Again, it may have been a fluke, but I will keep testing. The only thing that may make any sense, is that the crypto card was in some way being used for SSL on the WebGUI (for which I do have SSL enabled), and there may be some compatibility issue between it and the Realtek interfaces. I mean, seriously, I download over 60GB of data a month using torrents, not a single issue. Also use a VoIP phone non-stop sustaining a VPN connection while using a web based ticketing system 5 days a week, 8 hours a day and never get a single drop or a timeout. It only happens when I access the WebGUI within the first two minutes. And not a single timeout after removing the card? Can anyone else experiment and confirm this?
-
@Spy Alelo, did you ever find out if it indeed was the crypto card that was causing the timeouts?
@Spy:
Call me crazy, but I removed the crypto card to test a mini PCI WiFi card, and have not had a single timeout while messing with the GUI. I removed the WiFi card anyway, since it wasnt supported, and still no timeouts. I have not upgraded the firmware, still using 1.2.3 release nor changed any settings.
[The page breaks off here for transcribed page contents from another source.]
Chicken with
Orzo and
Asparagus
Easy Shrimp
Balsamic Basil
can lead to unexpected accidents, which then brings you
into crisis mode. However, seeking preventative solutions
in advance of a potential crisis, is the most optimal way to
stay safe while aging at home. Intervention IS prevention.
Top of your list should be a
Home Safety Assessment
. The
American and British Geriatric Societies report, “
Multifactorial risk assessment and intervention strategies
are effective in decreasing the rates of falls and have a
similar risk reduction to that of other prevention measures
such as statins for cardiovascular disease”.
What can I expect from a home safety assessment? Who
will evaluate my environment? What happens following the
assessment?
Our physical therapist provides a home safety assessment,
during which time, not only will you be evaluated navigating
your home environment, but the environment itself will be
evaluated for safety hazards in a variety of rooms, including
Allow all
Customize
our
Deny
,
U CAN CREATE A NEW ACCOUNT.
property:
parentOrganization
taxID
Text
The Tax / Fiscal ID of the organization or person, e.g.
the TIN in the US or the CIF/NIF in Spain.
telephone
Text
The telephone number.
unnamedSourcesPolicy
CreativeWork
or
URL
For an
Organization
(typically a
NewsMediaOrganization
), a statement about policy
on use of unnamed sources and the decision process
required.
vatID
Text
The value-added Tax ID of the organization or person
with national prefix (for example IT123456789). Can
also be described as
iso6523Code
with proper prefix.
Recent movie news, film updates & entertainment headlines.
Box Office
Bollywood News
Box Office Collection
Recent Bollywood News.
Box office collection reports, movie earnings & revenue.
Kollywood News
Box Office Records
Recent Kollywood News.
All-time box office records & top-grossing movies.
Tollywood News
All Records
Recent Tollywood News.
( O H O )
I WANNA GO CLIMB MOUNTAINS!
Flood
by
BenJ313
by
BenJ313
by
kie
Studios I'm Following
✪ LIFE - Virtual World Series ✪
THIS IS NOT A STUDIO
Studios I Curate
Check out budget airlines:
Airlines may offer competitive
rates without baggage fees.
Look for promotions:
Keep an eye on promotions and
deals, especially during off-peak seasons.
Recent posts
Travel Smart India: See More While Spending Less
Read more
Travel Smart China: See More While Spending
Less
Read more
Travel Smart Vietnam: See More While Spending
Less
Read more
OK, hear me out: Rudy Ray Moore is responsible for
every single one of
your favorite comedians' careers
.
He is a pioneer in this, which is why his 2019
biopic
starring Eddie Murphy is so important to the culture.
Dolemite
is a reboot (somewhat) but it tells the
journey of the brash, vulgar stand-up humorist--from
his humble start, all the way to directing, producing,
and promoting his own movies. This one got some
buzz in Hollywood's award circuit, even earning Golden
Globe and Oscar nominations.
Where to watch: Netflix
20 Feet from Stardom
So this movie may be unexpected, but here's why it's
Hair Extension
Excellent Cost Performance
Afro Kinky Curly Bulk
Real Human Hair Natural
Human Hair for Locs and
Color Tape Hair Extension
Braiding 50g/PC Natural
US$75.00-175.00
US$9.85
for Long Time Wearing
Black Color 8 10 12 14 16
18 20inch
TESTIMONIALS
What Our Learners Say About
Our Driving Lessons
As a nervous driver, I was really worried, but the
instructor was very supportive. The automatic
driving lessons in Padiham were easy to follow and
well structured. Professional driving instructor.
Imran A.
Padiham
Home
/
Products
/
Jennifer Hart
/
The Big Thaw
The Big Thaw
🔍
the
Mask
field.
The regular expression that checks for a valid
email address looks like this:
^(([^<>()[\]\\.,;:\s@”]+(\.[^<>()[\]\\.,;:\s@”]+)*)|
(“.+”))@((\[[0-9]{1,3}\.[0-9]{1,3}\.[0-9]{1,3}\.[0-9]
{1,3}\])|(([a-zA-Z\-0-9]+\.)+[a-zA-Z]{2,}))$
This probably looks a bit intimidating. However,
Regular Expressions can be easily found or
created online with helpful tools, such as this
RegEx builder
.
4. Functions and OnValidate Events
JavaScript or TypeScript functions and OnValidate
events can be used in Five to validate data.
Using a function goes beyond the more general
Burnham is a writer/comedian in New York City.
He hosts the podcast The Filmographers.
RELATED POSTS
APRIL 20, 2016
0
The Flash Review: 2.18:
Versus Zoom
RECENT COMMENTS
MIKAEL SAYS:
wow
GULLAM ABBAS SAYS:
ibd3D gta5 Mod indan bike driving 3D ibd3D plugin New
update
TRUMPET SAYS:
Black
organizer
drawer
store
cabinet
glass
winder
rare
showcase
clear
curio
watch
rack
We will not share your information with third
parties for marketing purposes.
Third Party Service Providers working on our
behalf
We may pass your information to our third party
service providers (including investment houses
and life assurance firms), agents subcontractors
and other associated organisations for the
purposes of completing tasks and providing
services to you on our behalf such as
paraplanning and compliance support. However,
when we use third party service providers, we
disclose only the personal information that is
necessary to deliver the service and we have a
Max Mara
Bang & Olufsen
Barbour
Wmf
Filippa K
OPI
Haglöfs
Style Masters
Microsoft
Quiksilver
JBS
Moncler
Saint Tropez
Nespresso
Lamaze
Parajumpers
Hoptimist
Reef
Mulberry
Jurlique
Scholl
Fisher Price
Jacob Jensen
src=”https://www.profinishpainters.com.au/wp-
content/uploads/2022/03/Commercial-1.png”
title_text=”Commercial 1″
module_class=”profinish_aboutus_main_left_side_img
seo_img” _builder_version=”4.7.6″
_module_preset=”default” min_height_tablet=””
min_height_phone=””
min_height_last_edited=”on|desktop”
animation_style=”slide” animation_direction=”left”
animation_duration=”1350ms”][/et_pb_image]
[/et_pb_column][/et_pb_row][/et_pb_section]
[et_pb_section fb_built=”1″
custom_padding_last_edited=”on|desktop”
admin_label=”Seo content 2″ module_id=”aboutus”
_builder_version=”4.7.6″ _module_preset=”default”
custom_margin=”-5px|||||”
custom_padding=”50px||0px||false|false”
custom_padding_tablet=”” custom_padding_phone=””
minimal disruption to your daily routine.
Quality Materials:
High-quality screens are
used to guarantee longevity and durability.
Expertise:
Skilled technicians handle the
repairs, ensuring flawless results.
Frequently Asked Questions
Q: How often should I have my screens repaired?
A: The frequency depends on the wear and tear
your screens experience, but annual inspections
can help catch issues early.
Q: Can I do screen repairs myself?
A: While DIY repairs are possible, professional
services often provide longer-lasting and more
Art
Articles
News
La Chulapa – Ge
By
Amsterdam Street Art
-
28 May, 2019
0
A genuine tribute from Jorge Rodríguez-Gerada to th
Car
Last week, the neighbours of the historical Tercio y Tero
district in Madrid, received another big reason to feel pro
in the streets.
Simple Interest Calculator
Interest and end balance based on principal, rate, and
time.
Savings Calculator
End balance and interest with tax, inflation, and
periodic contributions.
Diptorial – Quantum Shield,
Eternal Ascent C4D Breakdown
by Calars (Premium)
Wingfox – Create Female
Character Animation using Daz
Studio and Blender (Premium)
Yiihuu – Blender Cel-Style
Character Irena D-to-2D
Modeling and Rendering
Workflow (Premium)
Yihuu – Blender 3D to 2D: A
Again, it may have been a fluke, but I will keep testing. The only thing that may make any sense, is that the crypto card was in some way being used for SSL on the WebGUI (for which I do have SSL enabled), and there may be some compatibility issue between it and the Realtek interfaces. I mean, seriously, I download over 60GB of data a month using torrents, not a single issue. Also use a VoIP phone non-stop sustaining a VPN connection while using a web based ticketing system 5 days a week, 8 hours a day and never get a single drop or a timeout. It only happens when I access the WebGUI within the first two minutes. And not a single timeout after removing the card? Can anyone else experiment and confirm this?
-
It did timeout, eventually. I found an easy way to make it timeout, and that is to just download some MP3s from my local webserver using its external DNS name over HTTP. That only happens locally, since from the internet, that issue is not present.
It just doesnt make sense, if you ask me.
-
I'm still having the same issue on my x500, although its not as bad as it used to be, but who knows. Its easy to reproduce, just have any traffic going through it and start hitting the web interface, usually listing the states will do it. I know it was worse when HTTPS was enabled. I've tried checking off disable hardware checksum, I've run the ifconfig re0 -tso, I've played with the ACPI settings in the device.hints but to no avail. I'm on 1.2.3-release now. One option I've seen is to disable ACPI in the BIOS but that involves the weird connector and finding a pci video card (man I threw a way a whole box of those a while back) so I havent done it.
It hasn't ever done it on its own, it only happens for me when I hit the web interface, so maybe its not such a problem, but it is annoying when you are trying to debug something and the whole thing locks out. Has anyone made any progress on this? ???
-
I am still having the same issue with 2.x. The horrible timeouts are with the 2.x versions of pfSense, for which we are turning TSO off and has a major improvement after that, but the timeouts will still be there with some major hits on the webgui just like in 1.2.3-release.
I don't know if this will ever be fixed, since a lot of the BSD developers think of Realtek NICs as crap and refuse to do anything about it, they just recommend to use Intel or something else. Which we obviously can't do.
-
Anyone else tried this?
I have two X500's as firewalls/VPN gateways and was having the timeout problem (one was worse than the other – different HW revisions?)
None of the options on System > Advanced > Networking did anything for me, but setting TCP Offload Engine (not the BCE one) in Systems > Advanced > Tunables to 0 (disabled) has allowed them both to run without issue for over a month now. Even the cat /dev/random over SSH doesn't make it hiccup.The snapshot I'm running is almost a month old now, but if the current builds still do this out of the box, it may be worth a shot.